Matt Kenseth picked up his third pole of 2011 - his best tally ever a single season - and will start the Kobalt Tools 500 at Phoenix International Raceway from the front row. That's the third time in the last five races that he's had a front row seat for the green flag.
It's Kenseth's seventh pole position in 435 career starts, and his best start at Phoenix, the previous high point having been from fourth position in April 2006.
His lap of 26.258s on the one mile oval was over a tenth of a second faster than AJ Allmendinger in second place, who continues to feature strongly in qualifying. This is AJ's fourth front-row start of the season, and he has started on the front row in three of the past four Phoenix races: he will be hoping to convert that to race success at last.
"It is really cool to have Ford with the first three cars and I am excited about tomorrow," Allmendinger said. "I think our car will be really quick. We were good in race trim and more than anything we have to see how the track plays out now." As well as Kenseth and Allmendinger, Ford is represented by Marcos Ambrose qualifying in third place alongside veteran racer Mark Martin in a Chevy.
But all eyes were on the battle for the Sprint Cup championship, which has come down to just two drivers - Tony Stewart and Carl Edwards, who has a slender points lead of three coming into Phoenix. Stewart will start from eighth with Edwards on the row behind in ninth - but that arrangement could prove to be to Edwards' advantage as this hangs Stewart out on the still-unproven outside line. Edwards was predicting "a really fun race" ahead for Sunday.

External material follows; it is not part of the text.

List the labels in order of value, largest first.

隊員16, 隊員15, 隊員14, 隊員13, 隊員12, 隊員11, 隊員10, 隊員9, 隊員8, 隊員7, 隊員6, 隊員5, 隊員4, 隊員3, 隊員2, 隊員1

His team mate Kenseth agreed with that to an extent: "The bottom is probably going to be an advantage to get started but it is still 300 miles and I think at some point in the race every car is going to be in the top groove for a little bit.
"The biggest keys to this race are going to be ... I think you start with qualifying and then after that it is pit stops and restart strategy," he continued. "The tyres don't fall off at all. They don't really drop off in speed at all. It is going to be who can figure out how to keep their car up front, who can be in the bottom on restarts and get good restarts and take advantage of the restarts when someone is in a bad position. I think that is going to be a big deal."

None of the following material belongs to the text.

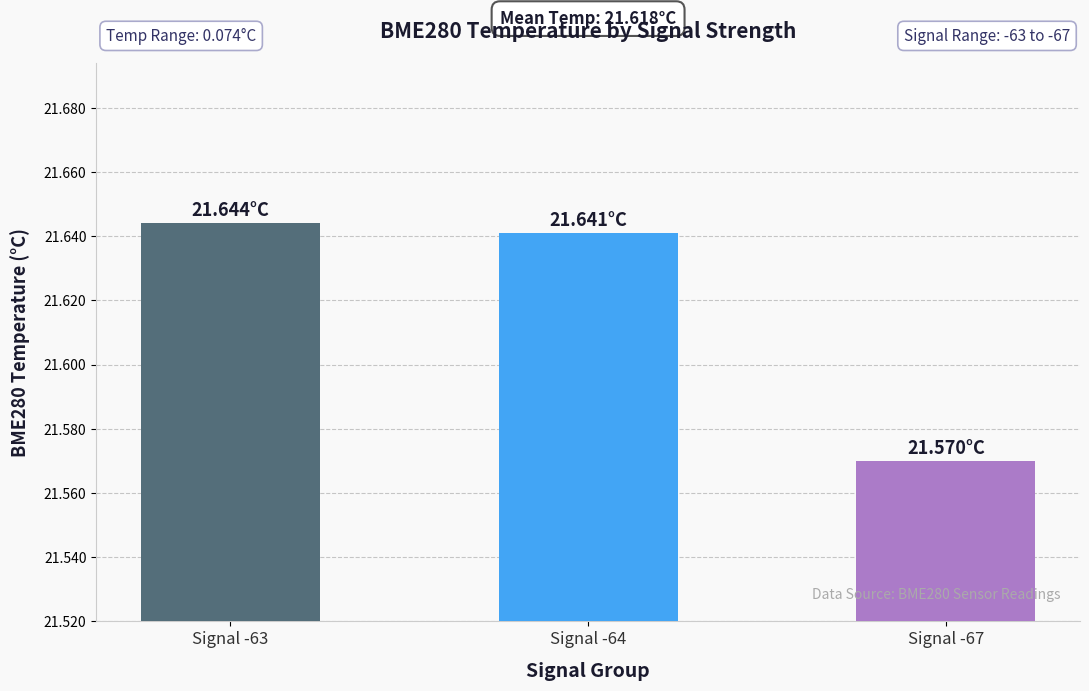

What is the difference between the maximum and minimum values?

0.1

The unknown track conditions at Phoenix are on everyone's minds, as the track just completed repaving and reconfiguring over the summer
. The main concern is the lack of grip when cars wander off the single groove that's been "rubbered in" so far, but Kenseth said the situation was improving with every session.
“There is still basically one good groove and it has widened out [from the] center of 1 and 2 off,” Kenseth said. “You can run side-by-side there. The middle of 3 and 4 is getting wide, but I don't think you can run side-by-side all the way around at a competitive pace," he said. "Hopefully, after the Nationwide race when cars are forced to run out there with two-wide restarts ... hopefully it will come in."

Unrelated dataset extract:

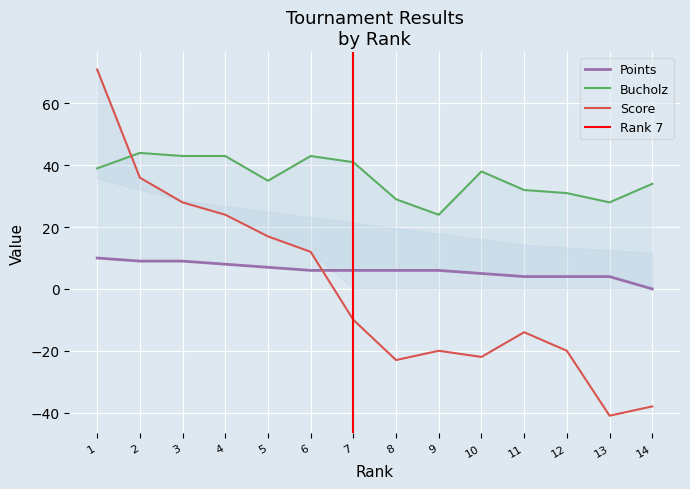

Is it true that Points equals 3 at 6?

False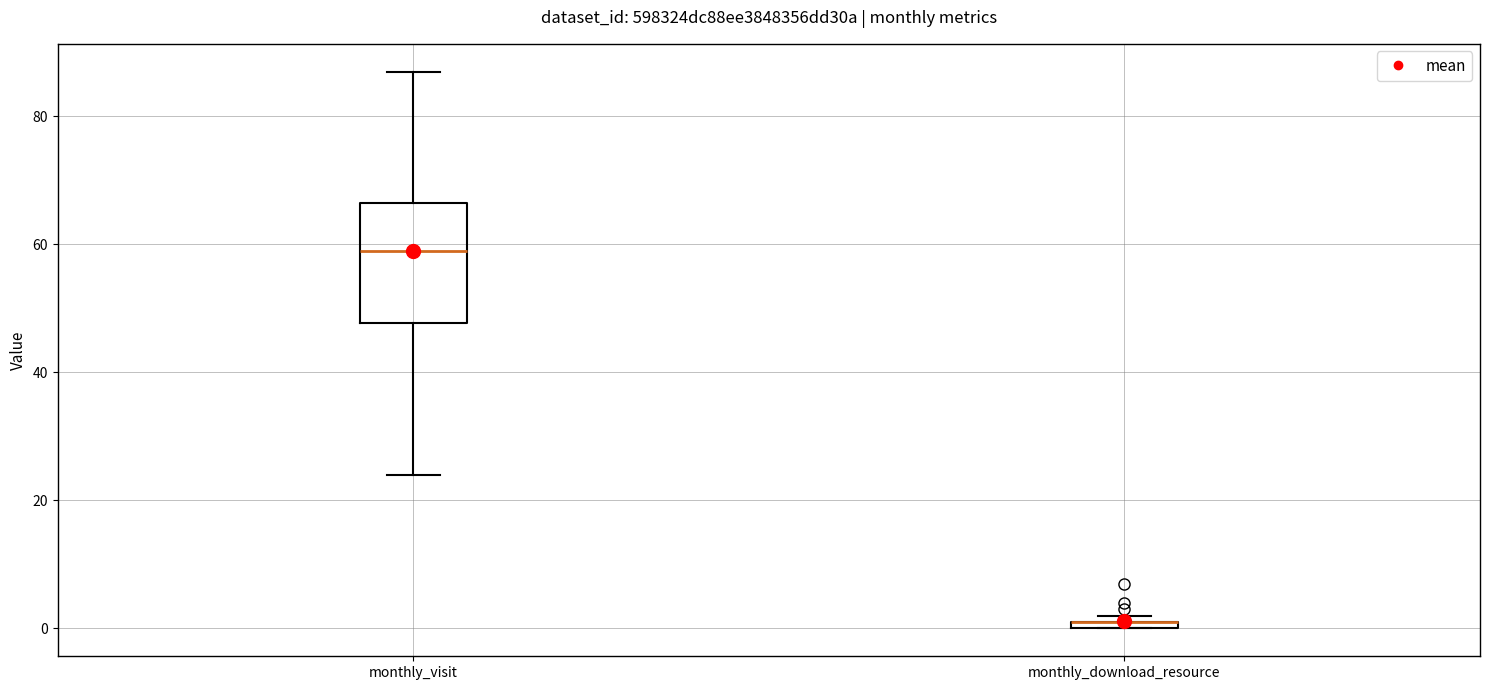

Where does the lower whisker of the box for monthly_visit end on the y-axis? The values are not printed on the chart, so give them approximately, as read against the axis.

24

“I think the groove is widening out, I've seen it during practice,” agreed Denny Hamlin following Friday's practice sessions. “It's moved up probably three feet during the course of our practice."
Instead, drivers said they were caught out today by just how much conditions seemed to change wildly from one session to another. Kenseth's pole lap of 137.101 mph failed to break the qualifying record of 137.279 mph set earlier this year, despite the new surface having more grip where rubbered in than the old worn out track that it replaced.
“It was definitely a huge surprise ... Every car seemed to get looser and looser," said Allmendinger, adding that " I was in the hauler watching the first 10 or 15 cars run and you see Jimmie go sailing off and almost get in the wall.
"It was definitely a lot different than yesterday," he added, referring to the Friday practice runs they had experienced. "At night last night I think the quick time was like a 25.50 by Carl so to be almost a second slower [in the daytime] was a huge surprise."
"It was a lot slicker than yesterday with a brand new surface and tyre I don't think anyone knew what to expect," agreed Ambrose. "It depends what the weather does. We have some rain forecast and it might clean that rubber off and we have to start again, who knows? We have to really watch the weather."
The conditions certainly resulted in a few surprises, including David Gilliland, Andy Lally and Denny Hamlin all spinning during their qualifying runs although Gilliland and Hamlin were still in a position to 'start over'. Unfortunately, Lally blew a tyre while keeping the #44 off the wall and failed to qualify for the 43-car grid, along with David Stremme and Scott Riggs.
Kyle Busch meanwhile returned to Cup racing at Phoenix after being suspended last week at Texas, but ended up qualifying way back in 34th position. He may not have been particularly motivated for the session, however, as he had to take an engine change on Friday for practice which means he will be sent to the back of the grid for the start of the Sunday event in any case.